Testo dell'esercizio:

==========

Il contratto di lavoro subordinato a tempo determinato.

Il contratto di lavoro subordinato a tempo determinato.

Il contratto di lavoro a tempo determinato dà luogo ad un rapporto di lavoro che si caratterizza per la preventiva determinazione della sua durata, estinguendosi automaticamente allo scadere del termine inizialmente fissato.

Il contratto di lavoro subordinato è stipulato di regola a tempo indeterminato ed è previsto un limite massimo di durata oltre il quale il contratto si considera a tempo indeterminato. La durata massima del contratto di lavoro a tempo determinato, comprensivo di rinnovi e proroghe è di 36 mesi.

L’art. 1, comma 1, D.Lgs. n. 368/2001, consente l’apposizione di un termine alla durata del contratto di lavoro subordinato purchè sussistano ragioni di carattere tecnico, produttivo, organizzativo o sostitutivo, anche se riferibili alla ordinaria attività del datore di lavoro.

==========

Righe del dataset:

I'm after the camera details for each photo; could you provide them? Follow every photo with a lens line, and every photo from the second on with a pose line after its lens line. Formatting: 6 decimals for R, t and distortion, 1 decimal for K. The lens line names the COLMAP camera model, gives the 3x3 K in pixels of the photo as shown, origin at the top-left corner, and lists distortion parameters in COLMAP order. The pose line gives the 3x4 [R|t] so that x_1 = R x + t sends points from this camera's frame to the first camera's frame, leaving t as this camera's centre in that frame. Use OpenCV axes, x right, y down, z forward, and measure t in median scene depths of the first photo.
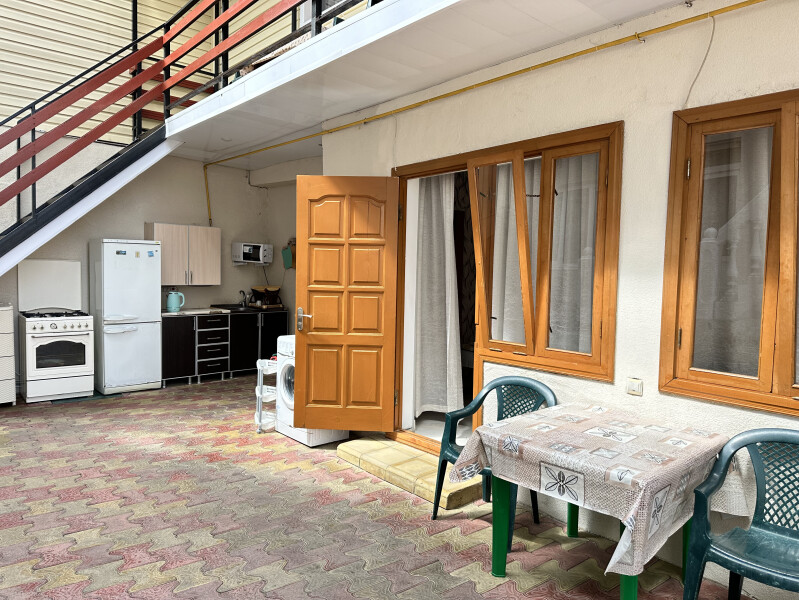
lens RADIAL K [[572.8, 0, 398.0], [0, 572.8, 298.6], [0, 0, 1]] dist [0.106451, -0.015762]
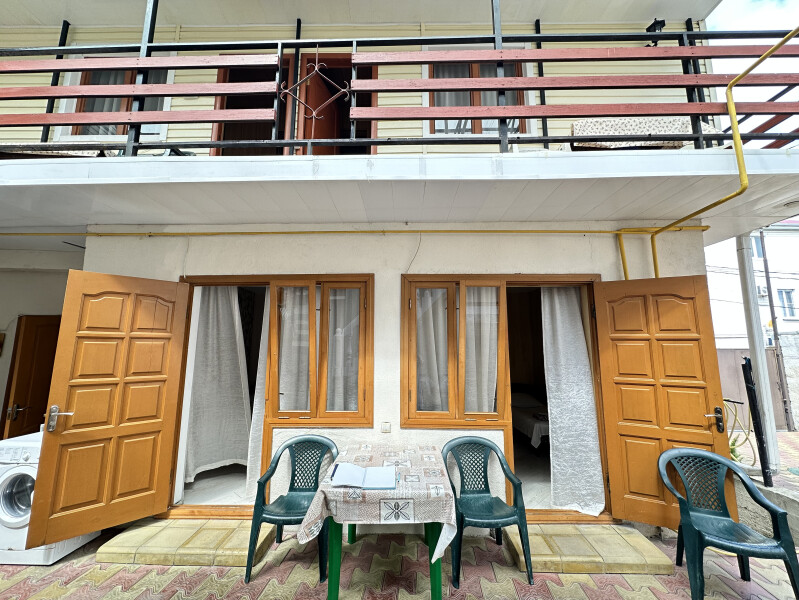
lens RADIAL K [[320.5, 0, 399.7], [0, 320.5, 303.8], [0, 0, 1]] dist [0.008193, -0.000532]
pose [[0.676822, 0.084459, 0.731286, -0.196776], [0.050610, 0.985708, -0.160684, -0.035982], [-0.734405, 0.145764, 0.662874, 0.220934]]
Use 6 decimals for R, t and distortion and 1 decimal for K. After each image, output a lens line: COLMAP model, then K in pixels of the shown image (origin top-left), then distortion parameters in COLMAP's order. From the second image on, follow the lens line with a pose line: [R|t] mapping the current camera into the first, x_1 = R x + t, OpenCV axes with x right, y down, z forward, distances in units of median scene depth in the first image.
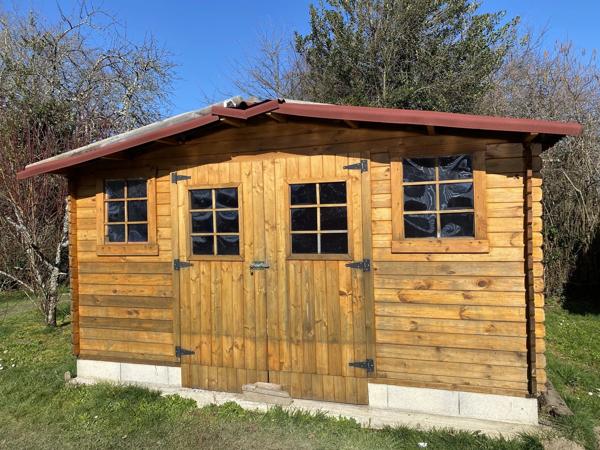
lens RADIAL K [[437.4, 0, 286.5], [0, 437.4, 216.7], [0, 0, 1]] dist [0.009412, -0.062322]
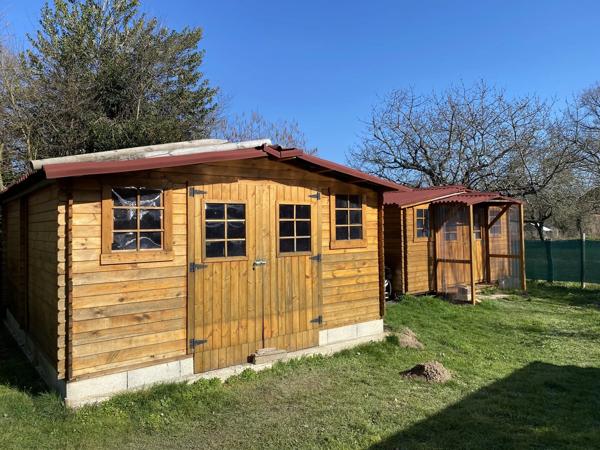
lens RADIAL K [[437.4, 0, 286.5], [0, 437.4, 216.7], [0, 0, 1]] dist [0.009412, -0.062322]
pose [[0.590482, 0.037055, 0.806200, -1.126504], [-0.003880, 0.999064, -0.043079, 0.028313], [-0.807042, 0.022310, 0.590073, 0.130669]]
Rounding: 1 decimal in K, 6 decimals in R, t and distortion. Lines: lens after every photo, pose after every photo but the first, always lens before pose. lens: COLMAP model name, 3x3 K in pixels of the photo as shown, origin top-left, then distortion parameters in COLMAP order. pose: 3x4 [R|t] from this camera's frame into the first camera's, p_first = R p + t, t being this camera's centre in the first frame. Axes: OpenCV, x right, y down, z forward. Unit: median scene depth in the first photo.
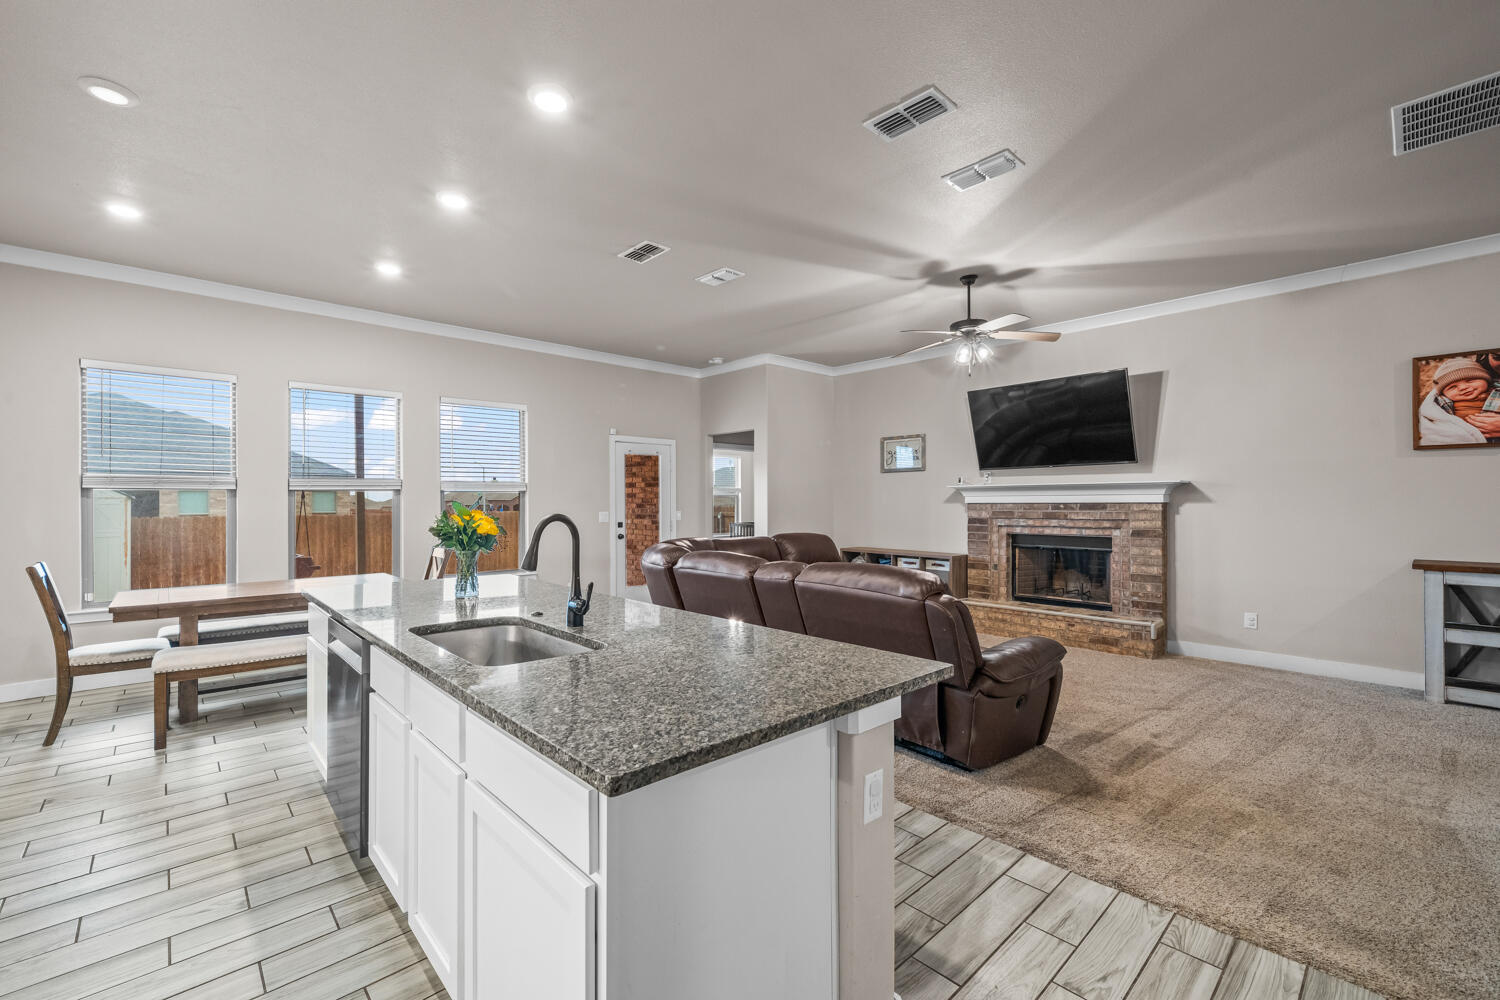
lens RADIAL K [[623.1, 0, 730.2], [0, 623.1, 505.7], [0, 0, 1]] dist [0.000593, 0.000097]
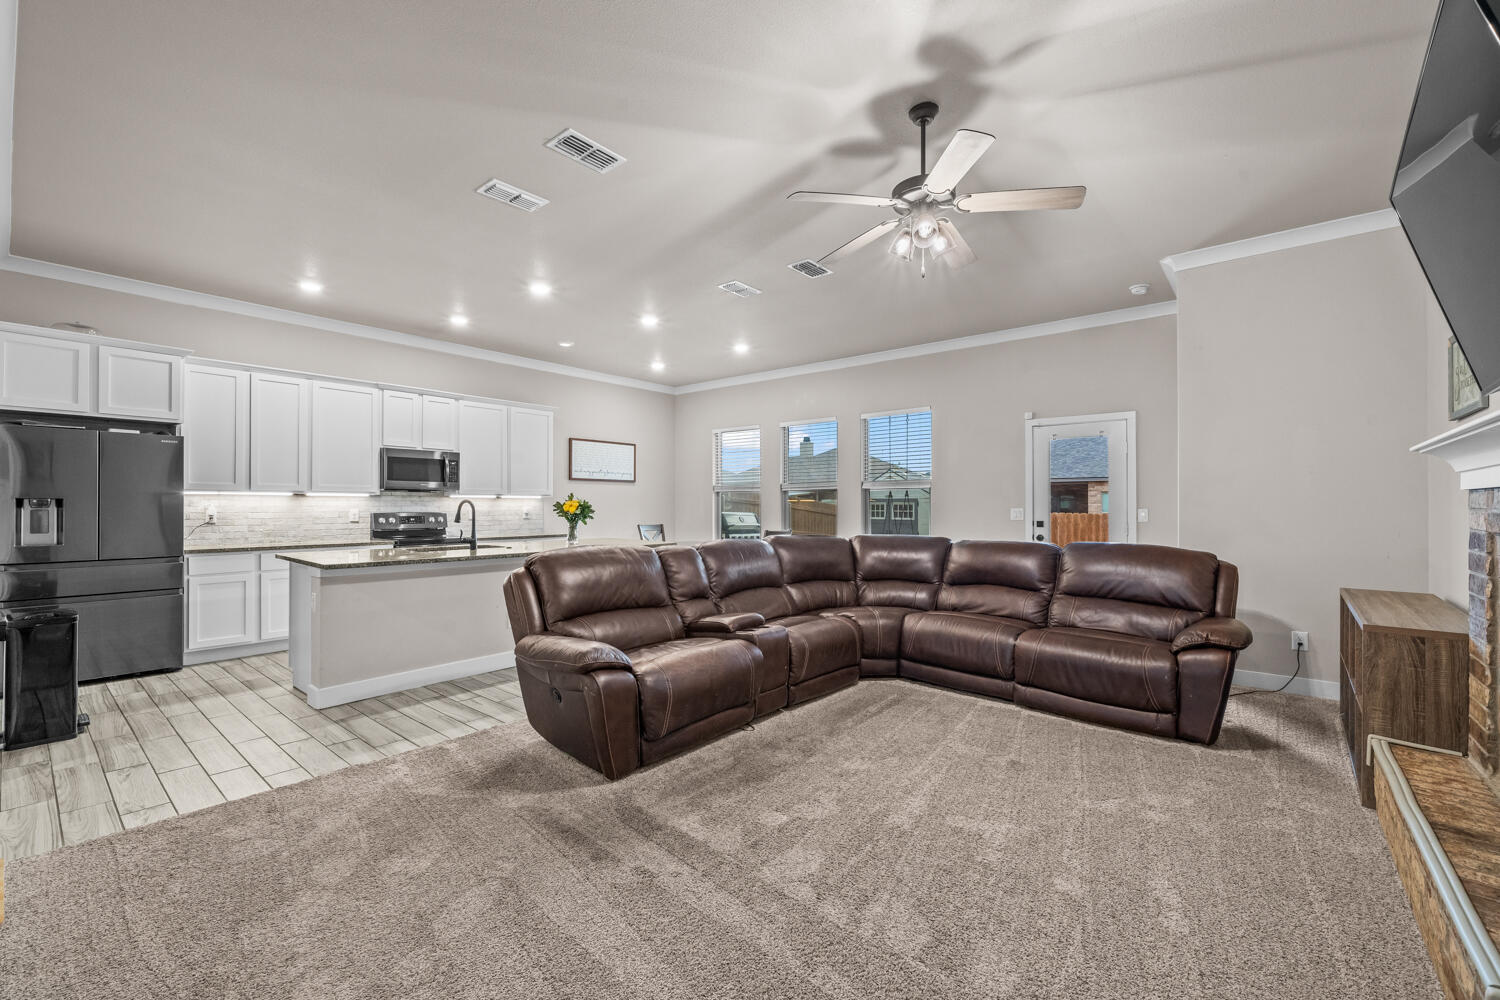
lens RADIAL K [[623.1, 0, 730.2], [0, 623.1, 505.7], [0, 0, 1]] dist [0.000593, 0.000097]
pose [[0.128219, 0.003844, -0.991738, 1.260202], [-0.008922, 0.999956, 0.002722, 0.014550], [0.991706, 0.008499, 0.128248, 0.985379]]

==========

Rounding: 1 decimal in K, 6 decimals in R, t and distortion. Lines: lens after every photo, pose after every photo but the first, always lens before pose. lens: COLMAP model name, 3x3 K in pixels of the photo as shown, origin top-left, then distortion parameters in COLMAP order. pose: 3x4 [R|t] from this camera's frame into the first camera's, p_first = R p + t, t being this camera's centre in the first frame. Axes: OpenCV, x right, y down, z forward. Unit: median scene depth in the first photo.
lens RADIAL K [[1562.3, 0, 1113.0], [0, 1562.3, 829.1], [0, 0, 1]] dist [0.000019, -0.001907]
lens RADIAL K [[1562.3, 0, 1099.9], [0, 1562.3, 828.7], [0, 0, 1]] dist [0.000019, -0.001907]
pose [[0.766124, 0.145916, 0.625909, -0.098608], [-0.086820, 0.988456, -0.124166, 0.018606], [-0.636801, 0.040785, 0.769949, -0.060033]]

==========

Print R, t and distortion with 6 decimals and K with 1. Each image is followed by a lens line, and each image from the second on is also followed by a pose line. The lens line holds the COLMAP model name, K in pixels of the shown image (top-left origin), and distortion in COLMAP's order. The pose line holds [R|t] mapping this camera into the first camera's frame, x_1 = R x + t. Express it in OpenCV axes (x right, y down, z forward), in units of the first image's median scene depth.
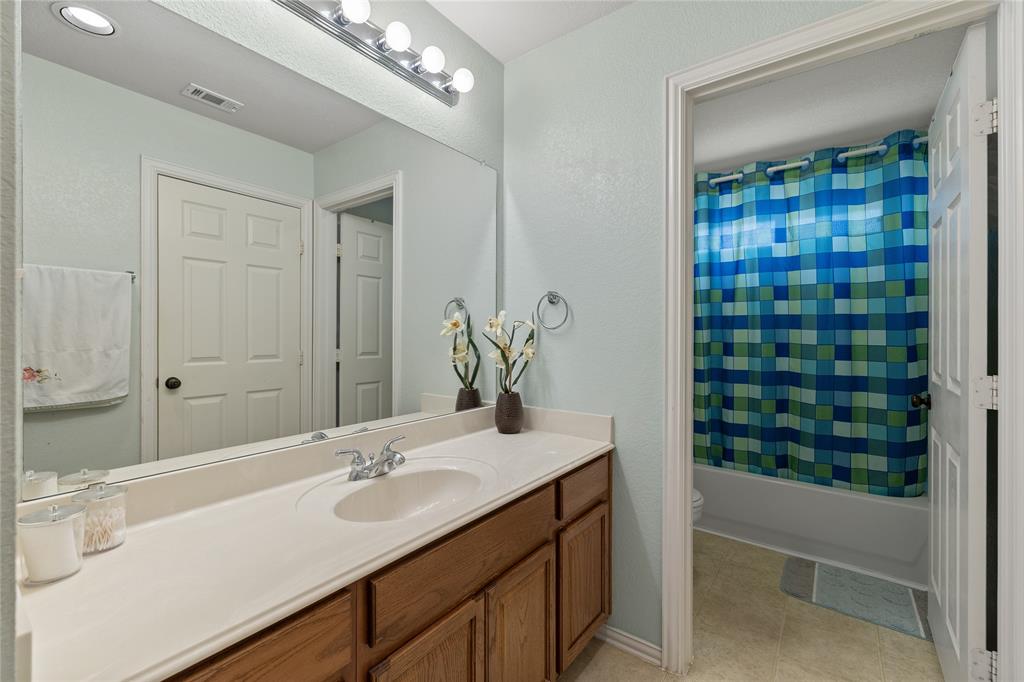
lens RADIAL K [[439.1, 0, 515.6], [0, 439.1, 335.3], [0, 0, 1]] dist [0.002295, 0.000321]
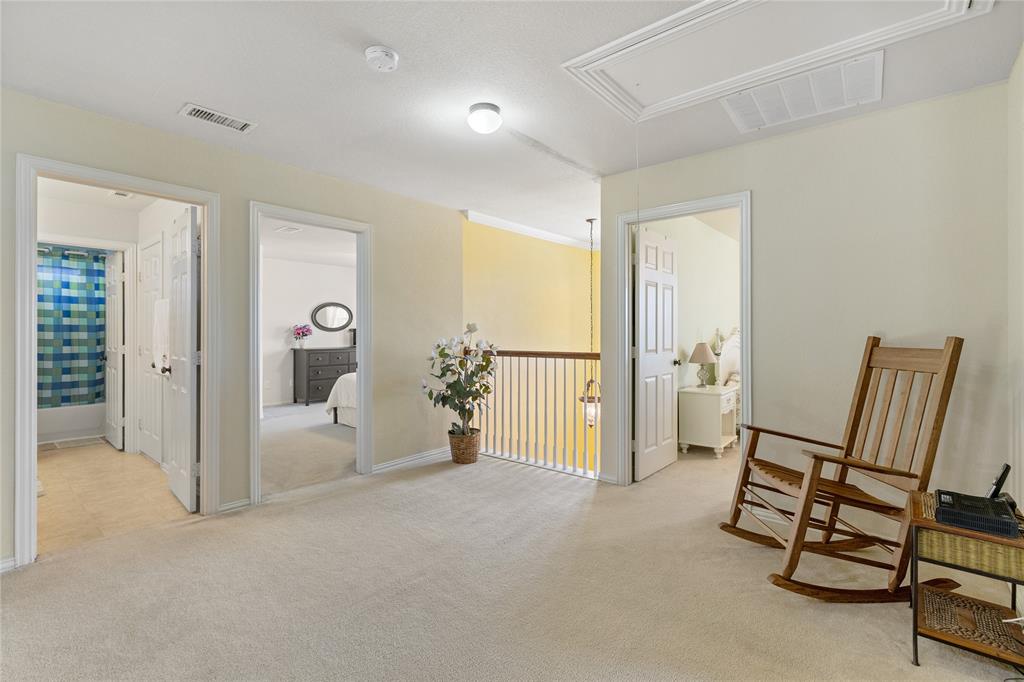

==========

Consegna: Ricopia senza modifiche il passo del testo sul contratto a tempo determinato che comincia con "Il contratto di lavoro a" e si chiude con "termine inizialmente fissato.".

Risposta:
Il contratto di lavoro a tempo determinato dà luogo ad un rapporto di lavoro che si caratterizza per la preventiva determinazione della sua durata, estinguendosi automaticamente allo scadere del termine inizialmente fissato.